China is punishing Muslims for fasting. So US Muslims are fasting from China.

While leaders of Muslim-majority nations have largely been silent on the Uighur persecution, the Fast From China campaign has caught on with U.S. Muslims.

Uighurs and their supporters march to the United Nations to protest in New York, on March 15, 2018. Members of the Uighur Muslim ethnic group held demonstrations in cities around the world to protest a sweeping Chinese surveillance and security campaign that has sent thousands of their people into detention and political indoctrination centers. (AP Photo/Seth Wenig)

(RNS) — This Ramadan, human rights groups and Muslim organizations are urging U.S. Muslims to boycott products made in China, where authorities have for years cracked down on Muslims fasting.

“People say, ‘Oh, I can’t boycott China, everything is made in China,’” said Hena Zuberi, director of outreach for the nonprofit Justice for All, who helped found the Fast From China campaign this month. “Well, we have the spiritual wherewithal to refrain from eating and drinking during the day in Ramadan. This is a time to control your nafs (self).”

Launched April 19 by the Sound Vision Foundation’s Save Uighur project, the Fast From China initiative aims to get Muslims to rethink their everyday purchasing decisions and replace items bearing a “Made in China” label with products made in other countries.


By setting the stage for more long-term campaigns, Zuberi said, they hope to change both Muslim consumers’ minds and American businesses’ relationship with Chinese manufacturing.

“It’s important for Americans to realize that they benefit from the open market, but they’re not opening their minds towards freedom of religion, human rights and due process of law,” said Imam Abdul Malik Mujahid, head of the Sound Vision Foundation. “Ramadan is a time when people develop a higher level of connection and consciousness. Being hungry reminds us of the bigger picture of humanity.”

As the campaign launched, Al-Furqaan Foundation, a Chicago nonprofit that is one of the largest Western publishers of the Quran, publicly pledged to stop using Chinese facilities to print its products.

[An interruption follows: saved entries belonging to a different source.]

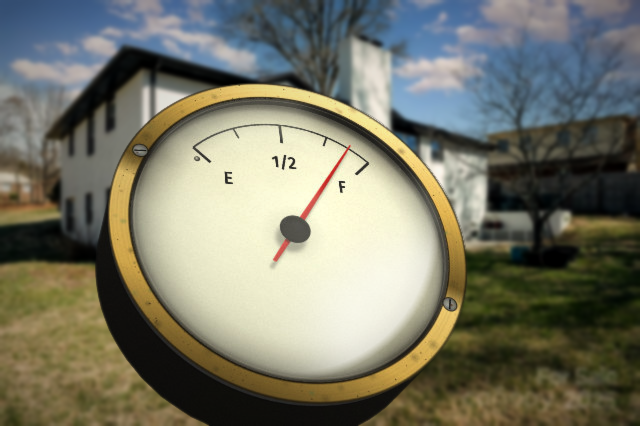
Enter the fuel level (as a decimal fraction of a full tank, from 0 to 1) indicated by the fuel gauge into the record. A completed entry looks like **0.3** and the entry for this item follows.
**0.875**
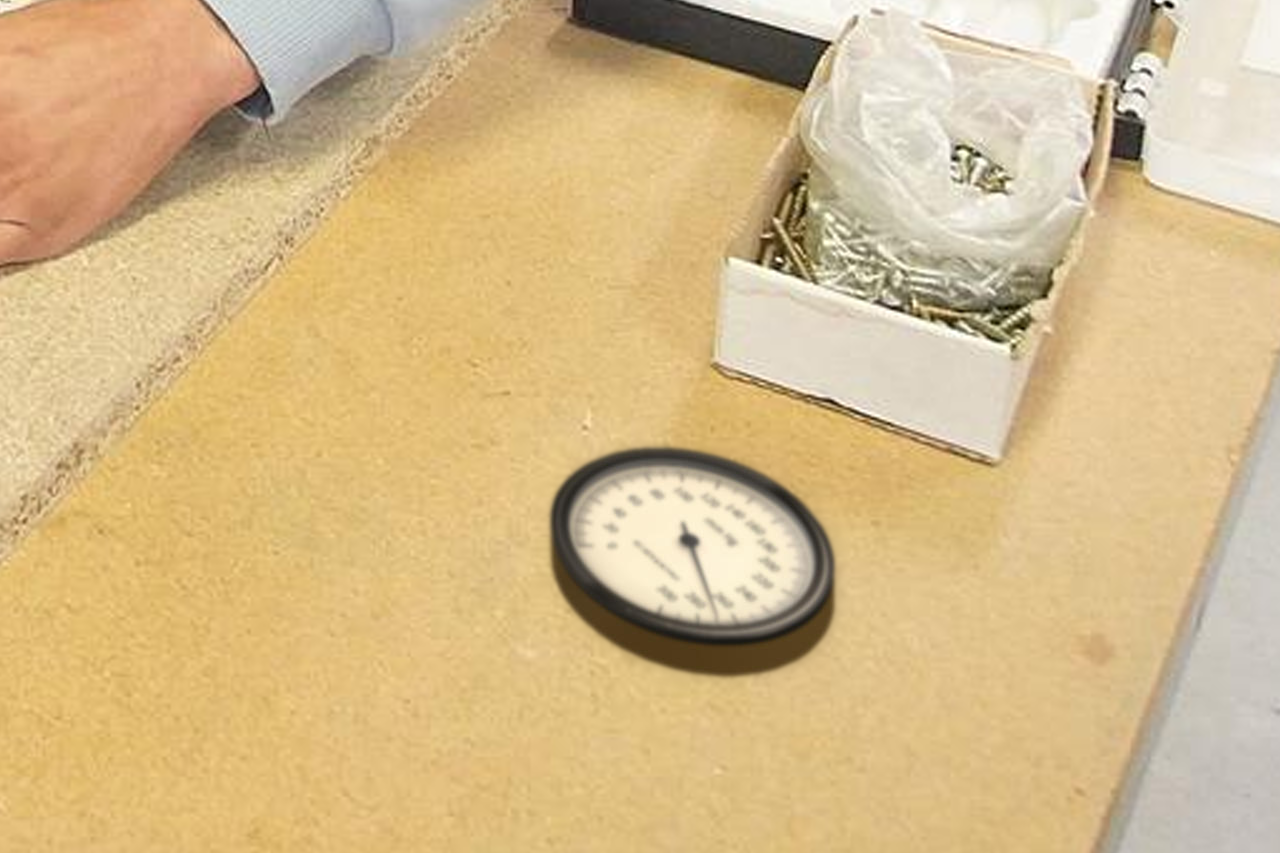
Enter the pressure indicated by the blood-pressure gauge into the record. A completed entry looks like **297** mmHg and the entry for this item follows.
**270** mmHg
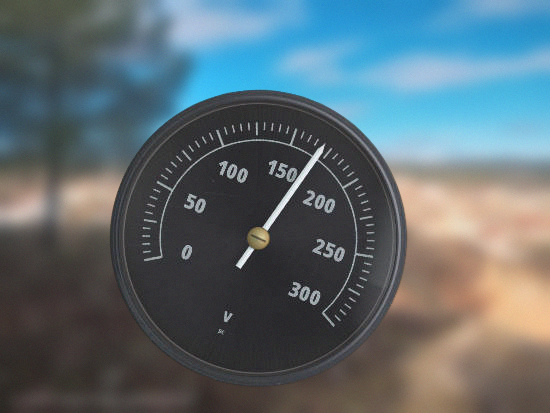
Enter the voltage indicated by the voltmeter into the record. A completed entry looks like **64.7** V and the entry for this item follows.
**170** V
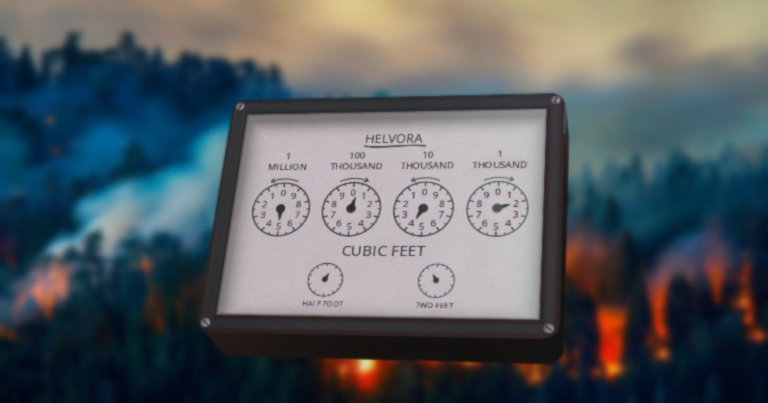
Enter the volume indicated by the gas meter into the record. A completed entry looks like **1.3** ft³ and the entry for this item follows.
**504200** ft³
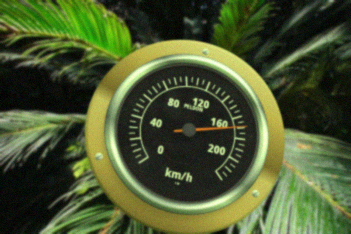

For at least three years, the Chinese government has forced members of the Uighur Muslim minority in the Xinjiang province to skip the obligatory fasting and other religious rituals that mark Islam’s holy month. Reports from Xianjang suggest authorities have forbidden restaurants from closing during the month and banned workers, students and women from fasting and praying. Officials often send out invitations to events with food and drink, and those who do not attend and eat are regarded with suspicion.

In the indoctrination camps, other reports say, detainees have been forced to eat pork and drink alcohol, considered haram, or forbidden, by Muslims.

“When we speak to Uighurs here they tell us they feel Muslims around the world have abandoned them,” Zuberi said. “People are afraid to speak up because of the economic consequences.”


While leaders of Muslim-majority nations have largely been silent on the Uighur persecution, the Fast From China campaign has caught on with U.S. Muslims.

Hena Zuberi. Courtesy photo

Zuberi compared it to the way that boycotting Israel-made products to protest the treatment of Palestinian people has become mainstream among many U.S. Muslim consumers.

“I won’t purchase something that’s made in Israel because inside, I feel sickened to my stomach,” Zuberi said. “It’s embedded in my mind. We want to put it into Muslims’ consciousness that buying products made in China is contributing to the oppression of our brothers and sisters who have not been able to fast for years, and especially now many are in concentration camps where they’re being force-fed haram food.”

Zuberi added that she will not buy Ramadan decorations and some furniture for her new home until she finds a replacement made in a country other than China.

The Fast From China campaign is an extension of a budding movement in Muslim communities to divest from China. This month, during Ramadan, a coalition of Muslim and human rights groups will launch the I Boycott China campaign. Last summer, Hijabican, an Islamic clothing store based in Charlotte, N.C., pledged to stop manufacturing its products in China.

“We want to support women and Muslim owned businesses especially and support fair labor practices,” Hijabican’s founder, Kawthar Suleiman, wrote on the company’s website. “We could not in good conscience continue (manufacturing in China) after … learning more about the oppression of the Uyghurs under the Chinese government.”


Earlier this year, a group of more than 130 American Muslim leaders and scholars signed an open letter condemning the Chinese government’s continued persecution of Uighurs and urged U.S. consumers to boycott imports produced by the detainees’ forced labor.

The list of signers included prominent Muslim leaders such as Imam Omar Suleiman of the Yaqeen Institute in Texas, Imam Yasir Qadhi of Islamic Seminary of America and Imam Mohamed Magid of the All Dulles Area Muslim Society.